Academic integrity is taken very seriously in the collegiate world, especially here at FSU. Breaches of this policy are often met with lingering repercussions, forever bound to a student’s academic record. Moreover, many professors will pursue action against an offender to the highest punishable degree possible. So, why did Eric Stewart, a criminology professor here at FSU, allegedly do just that within his own scholarly research?
Eric Stewart’s research work primarily examines social issues such as critical race theory, youth violence and outcomes, and the impact of crime. Six of his published studies have been retracted following allegations of falsified data for motivated outcomes. These allegations have followed Stewart as far back as a 2006 publication that raised suspicions of data manipulation.
An article published in December of 2022 condemns the university’s lack of action following the news of Stewart’s latest breach of merit.
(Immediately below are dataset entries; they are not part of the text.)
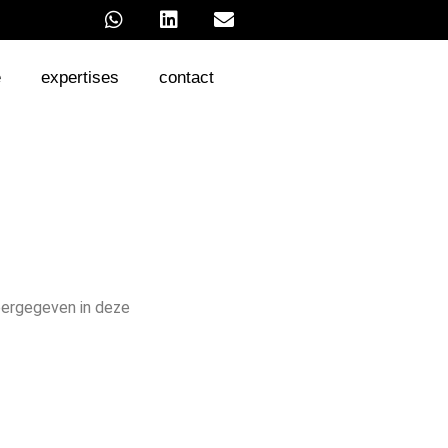
e
expertises
contact
eergegeven in deze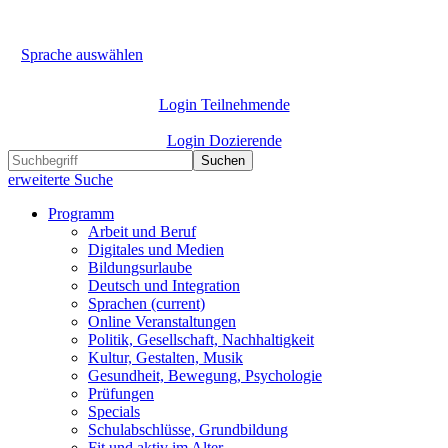
Sprache auswählen
Login Teilnehmende
Login Dozierende
Suchen
erweiterte Suche
Programm
Arbeit und Beruf
Digitales und Medien
Bildungsurlaube
Deutsch und Integration
Sprachen
(current)
Online Veranstaltungen
Politik, Gesellschaft, Nachhaltigkeit
Kultur, Gestalten, Musik
Gesundheit, Bewegung, Psychologie
Prüfungen
Specials
Schulabschlüsse, Grundbildung
Fit und aktiv im Alter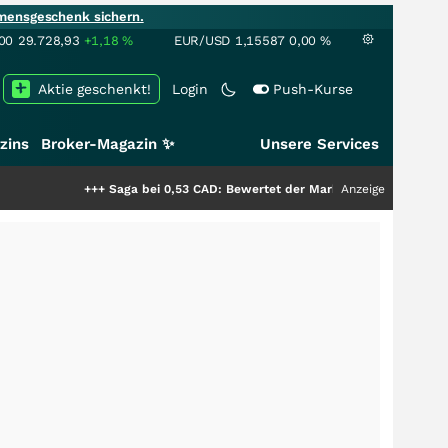
mensgeschenk sichern.
00
29.728,93
+1,18
%
EUR/USD
1,15587
0,00
%
Aktie geschenkt!
Login
Push-Kurse
zins
Broker-Magazin ✨
Unsere Services
+++
Saga bei 0,53 CAD: Bewertet der Markt noch immer nur die Hälfte de
Anzeige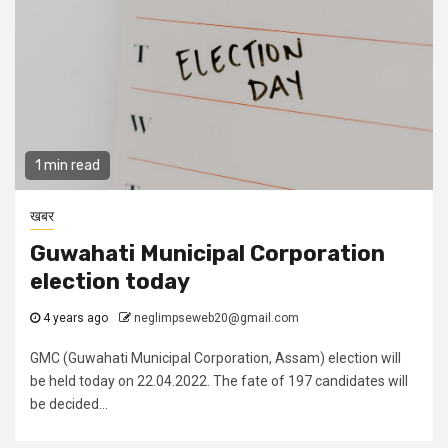
1 min read
खबर
Guwahati Municipal Corporation
election today
4 years ago
neglimpseweb20@gmail.com
GMC (Guwahati Municipal Corporation, Assam) election will
be held today on 22.04.2022. The fate of 197 candidates will
be decided...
Nearly five months after the article’s publication, Stewart has since abandoned his professorial occupation at Florida State earlier this month following the accusation that he manipulated findings to make racism appear more prevalent than his original numbers reported.
The first person who called the public’s attention to Stewart’s possible deception was a previous colleague who worked alongside him on the research for one of the falsified projects. Justin Pickett, a criminology professor at the University of Albany, publicly stated in 2011 that the research findings did not feature a great enough statistical significance to draw a relationship between race and extended length of criminal sentences.
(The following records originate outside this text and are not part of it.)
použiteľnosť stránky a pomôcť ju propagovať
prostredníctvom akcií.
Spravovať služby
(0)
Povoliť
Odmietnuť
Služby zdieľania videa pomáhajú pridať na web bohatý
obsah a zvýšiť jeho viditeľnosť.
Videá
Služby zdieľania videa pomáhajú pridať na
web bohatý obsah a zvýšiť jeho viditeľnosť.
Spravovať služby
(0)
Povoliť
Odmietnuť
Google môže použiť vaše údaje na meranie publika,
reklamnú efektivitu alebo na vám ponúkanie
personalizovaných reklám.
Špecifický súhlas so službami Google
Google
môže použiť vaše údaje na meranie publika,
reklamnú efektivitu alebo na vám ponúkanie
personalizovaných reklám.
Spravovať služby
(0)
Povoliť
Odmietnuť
Pickett’s complaint was looked into following four other allegations against other studies published by Stewart. Two of the three people on the committee tasked with looking into the issue had worked on other studies with the professor. The committee concluded that there wasn’t enough evidence to identify fraudulent actions and that Stewart was to retract the study.
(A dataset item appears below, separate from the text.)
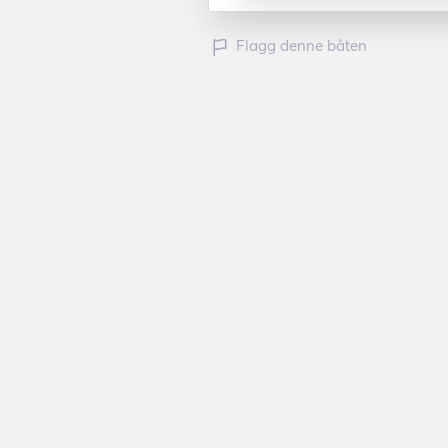
Flagg denne båten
With Florida State being a top research university in the nation, it seems surprising to me that 1) Stewart was not punished after the first offense, 2) professor-published research is not fact-checked on an effective level, and 3) his continued employment was allowed considering the tarnish his alleged dishonesty will have on the esteemed research reputation of the school.
Not only do Stewart’s actions raise awareness of the likely prevalent issue of research manipulation, but also raise questions regarding the integrity of upper-level institutions and how they will act in these ethically-complex situations. It appears that FSU has not yet made an official statement on Stewart.